▶ _WHAT THIS EXERCISE ASKS_:
(A) Answer these questions using the passage about the self-published chicken plucker book.
(i) How many copies of the plan book were self-published at first?
(ii) How much did those first copies cost as an investment?
(iii) What kind of online group was the writer part of back then?
(B) Retype the part of the passage about the self-published chicken plucker book between "But, in time, the" and "received the book.", inclusive.
(C) Extend the passage about the self-published chicken plucker book, starting after its last sentence.

=== PAGE TEXT ===

This is one of those videos that once you watch it, you want to share it with everyone you know.
Nineteen years ago I self-published 100 copies of Anyone Can Build a Tub-Style Mechanical Chicken Plucker at a local quick-print shop. Three years earlier, I had experienced nearly-complete financial loss and consequent personal depression with the failure of a newsletter venture. It was, without any doubt, the lowest point of my life. My enthusiasm for making money as a writer was gone.
But, in time, the entrepreneurial urge returned. Those first 100 copies of the plucker plan book amounted to a very modest financial investment (less than $1,000). Creating the book took a lot of hours but it was relatively easy. Selling it was the hard part. How do you sell a homemade, photocopied book?
I was part of a Yahoo poultry discussion group back then and offered to send a copy of my humble new plan book with an invoice to anyone. I told them that I would trust them to pay me after they received the book.

=== GIVEN INFORMATION ===

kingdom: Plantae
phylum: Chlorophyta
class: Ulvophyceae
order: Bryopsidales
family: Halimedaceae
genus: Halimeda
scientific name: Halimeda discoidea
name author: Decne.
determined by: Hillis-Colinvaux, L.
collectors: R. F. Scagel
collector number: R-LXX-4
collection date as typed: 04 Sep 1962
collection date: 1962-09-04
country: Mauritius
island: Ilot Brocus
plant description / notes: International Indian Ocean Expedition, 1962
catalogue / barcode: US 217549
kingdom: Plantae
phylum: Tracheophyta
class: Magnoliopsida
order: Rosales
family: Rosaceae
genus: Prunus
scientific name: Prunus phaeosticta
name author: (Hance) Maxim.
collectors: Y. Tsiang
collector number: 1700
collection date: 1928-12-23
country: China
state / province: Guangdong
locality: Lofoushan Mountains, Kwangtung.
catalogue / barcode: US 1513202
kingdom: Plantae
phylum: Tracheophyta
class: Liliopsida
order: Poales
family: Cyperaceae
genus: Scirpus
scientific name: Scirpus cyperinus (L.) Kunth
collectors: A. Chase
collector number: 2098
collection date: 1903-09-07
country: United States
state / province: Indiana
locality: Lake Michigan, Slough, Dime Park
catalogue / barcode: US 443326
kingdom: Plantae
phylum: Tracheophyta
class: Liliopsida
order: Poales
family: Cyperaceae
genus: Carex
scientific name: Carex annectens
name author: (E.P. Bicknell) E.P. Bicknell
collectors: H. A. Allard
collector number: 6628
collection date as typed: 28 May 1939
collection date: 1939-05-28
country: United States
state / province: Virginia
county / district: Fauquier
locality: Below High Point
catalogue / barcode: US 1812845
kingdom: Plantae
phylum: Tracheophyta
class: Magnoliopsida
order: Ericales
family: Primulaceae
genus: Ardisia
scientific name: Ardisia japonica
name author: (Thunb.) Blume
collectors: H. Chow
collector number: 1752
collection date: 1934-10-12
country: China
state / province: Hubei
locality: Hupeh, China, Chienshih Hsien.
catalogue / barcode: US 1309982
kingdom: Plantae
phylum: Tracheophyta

===

▶ _EXPECTED RESULTS_:
(A)
(i) 100 copies.
(ii) Less than $1,000.
(iii) A Yahoo poultry discussion group.

(B)
But, in time, the entrepreneurial urge returned. Those first 100 copies of the plucker plan book amounted to a very modest financial investment (less than $1,000). Creating the book took a lot of hours but it was relatively easy. Selling it was the hard part. How do you sell a homemade, photocopied book?
I was part of a Yahoo poultry discussion group back then and offered to send a copy of my humble new plan book with an invoice to anyone. I told them that I would trust them to pay me after they received the book.

(C)
The first person to request a copy was a man in Australia. I mailed the book right out, with the invoice. The guy never paid me. And I’ve never forgotten it.
The good news is that other people in that Yahoo group took me up on my offer and they all paid me. In fact, I’ve shipped goods before getting paid several times since then and I have always been paid. There are plenty of psychopathic people among us, but precious few of them raise chickens, or live a down-to-earth lifestyle. That’s my theory anyway.
In due time, thanks in large part to the internet, word got out that my plucker plans were worthwhile. Long story short, I ended up selling a LOT of chicken plucker books (the book still sells pretty well) and more products followed. That book allowed me to achieve a long-held dream (since I was 16 years old) of having my own home-based mail order business. It’s a good story, and I am thankful to God for the measure of success I have experienced.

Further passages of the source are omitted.